Passage:
# A Big Trouble! Unpaid Enforcement Order!



## ipsunny1993 (Dec 5, 2018)

I have been to Australia for a one year Working holiday in 2016.

I did buy a car in NSW and sold it to an Australian man before I moved to South Australia.
And that man is not honest, he promised me that he would go to Road Maritime Services to transfer the car under his name.
But he Actually did NOT.


Later my friend told me that she received a letter, and it was about unpaid Enforcement Order (Red Traffic Arrow), 
but at that time (I received the letter), 
I had already went back to my original country.

(But unfortunately I was still in Australia when he Proceed through the RED LIGHT, so cannot use absence to be the proof) I wanted to call for police, but it is impossible to let them trust me while I was on the phone calling from a foreign country.

Given records:
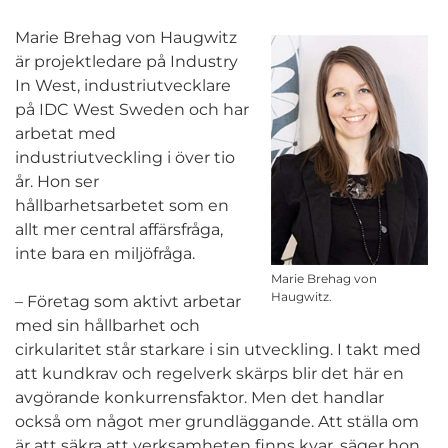
Marie Brehag von Haugwitz
är projektledare på Industry
In West, industriutvecklare
på IDC West Sweden och har
arbetat med
industriutveckling i över tio
år. Hon ser
hållbarhetsarbetet som en
allt mer central affärsfråga,
inte bara en miljöfråga.
Marie Brehag von
Haugwitz.
– Företag som aktivt arbetar
med sin hållbarhet och
cirkularitet står starkare i sin utveckling. I takt med
att kundkrav och regelverk skärps blir det här en
avgörande konkurrensfaktor. Men det handlar
också om något mer grundläggande. Att ställa om
är att säkra att verksamheten finns kvar, säger hon.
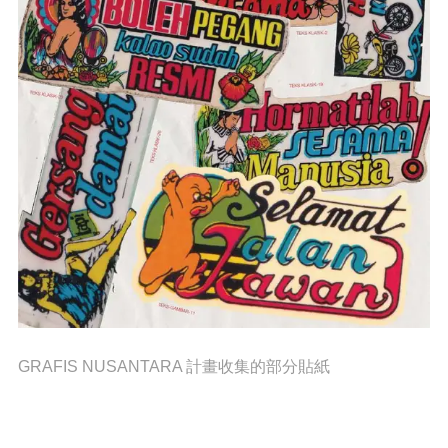
GRAFIS NUSANTARA 計畫收集的部分貼紙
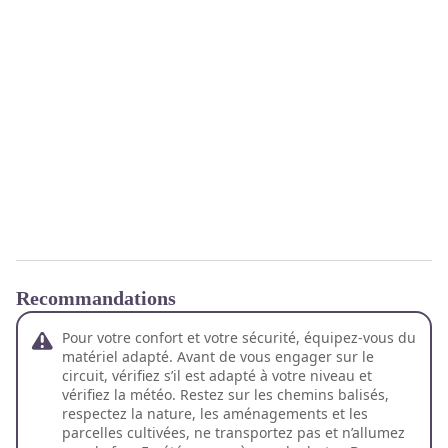
Recommandations
Pour votre confort et votre sécurité, équipez-vous du
matériel adapté. Avant de vous engager sur le
circuit, vérifiez s’il est adapté à votre niveau et
vérifiez la météo. Restez sur les chemins balisés,
respectez la nature, les aménagements et les
parcelles cultivées, ne transportez pas et n’allumez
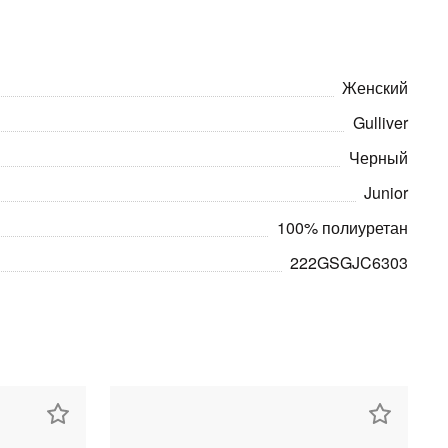
Женский
Gulliver
Черный
Junior
100% полиуретан
222GSGJC6303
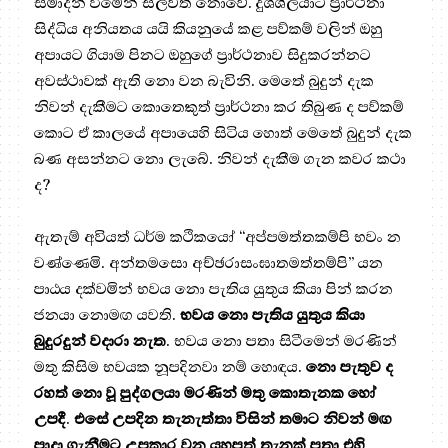
සමාදන් වීමෙන් සිල්වත් නොවේ. දුශ්ශීලයාට ප්‍රාර්ථනා
සිද්ධිය අනියතය යයි කියනුයේ කළ පව්කම් වලින් ඔහු
අපායට ගියාම පිනට ඔහුගේ ප්‍රාර්ථනාව සිදුකරන්නට
අවස්ථාවක් ඇති නො වන බැවිනි. මෙතේ බුදුන් දැක
නිවන් දැකීමට කොතෙකුත් ප්‍රාර්ථනා කර තිබුණ ද පව්කම්
කොට ඒ කාලයේ අපායෙහි සිටිය හොත් මෙතේ බුදුන් දැක
බණ අසන්නට නො ලැබේ. නිවන් දැකීම ගැන කවර කථා
ද?
ඇතැම් අවියත් ධර්ම කථිකයෝ “අප්පමත්තකම්පි භවං න
වණ්ණෙමි. අන්තමසො අච්ඡරාසංඝාතමත්තම්පි” යන
පාඨය දක්වමින් භවය නො පැතිය යුතුය කියා පින් කරන
ජනයා නොමඟ යවති.
භවය නො පැතිය යුතුය කියා
බුදුරදුන් වදාරා නැත
. භවය නො පතා සිටීමෙන් මරණින්
මතු කිසිම භවයක නූපදිනවා නම් හොඳය.
නො පැතුව ද
රහත් නො වූ පුද්ගලයා මරණින් මතු කොතැනක හෝ
උපදී
.
එසේ උපදින තැනැත්තා විසින් තමාට නිවන් මඟ
පාදා ගැනීමට උපකාර වන යහපත් තැනක් පතා එහි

Using the information:
1. Output the part of the listing that opens with its first line and closes with the line containing "GRAFIS NUSANTARA 計畫收集的部分貼紙", with both ends included. Leave out the pictures.
2. Go on with the post about the unpaid enforcement order from the point where it stops.
The listing has no connection to the post about the unpaid enforcement order.

Answers per task:
1.
Marie Brehag von Haugwitz
är projektledare på Industry
In West, industriutvecklare
på IDC West Sweden och har
arbetat med
industriutveckling i över tio
år. Hon ser
hållbarhetsarbetet som en
allt mer central affärsfråga,
inte bara en miljöfråga.
Marie Brehag von
Haugwitz.
– Företag som aktivt arbetar
med sin hållbarhet och
cirkularitet står starkare i sin utveckling. I takt med
att kundkrav och regelverk skärps blir det här en
avgörande konkurrensfaktor. Men det handlar
också om något mer grundläggande. Att ställa om
är att säkra att verksamheten finns kvar, säger hon.
GRAFIS NUSANTARA 計畫收集的部分貼紙

2.
And now that I checked that the car has been transferred (as I found the Rego is renewed)

Therefore, I would like to ask a few questions:

1. Did he has to pay the fines when he transferred the car (pay for his own fault)

2. If not, am I being WANTED in Australia?

3. Is that possible that the police trust me if I buy a ticket and come in person to Australia and explain the issue.

4. Is there any suggestions on what can I do now?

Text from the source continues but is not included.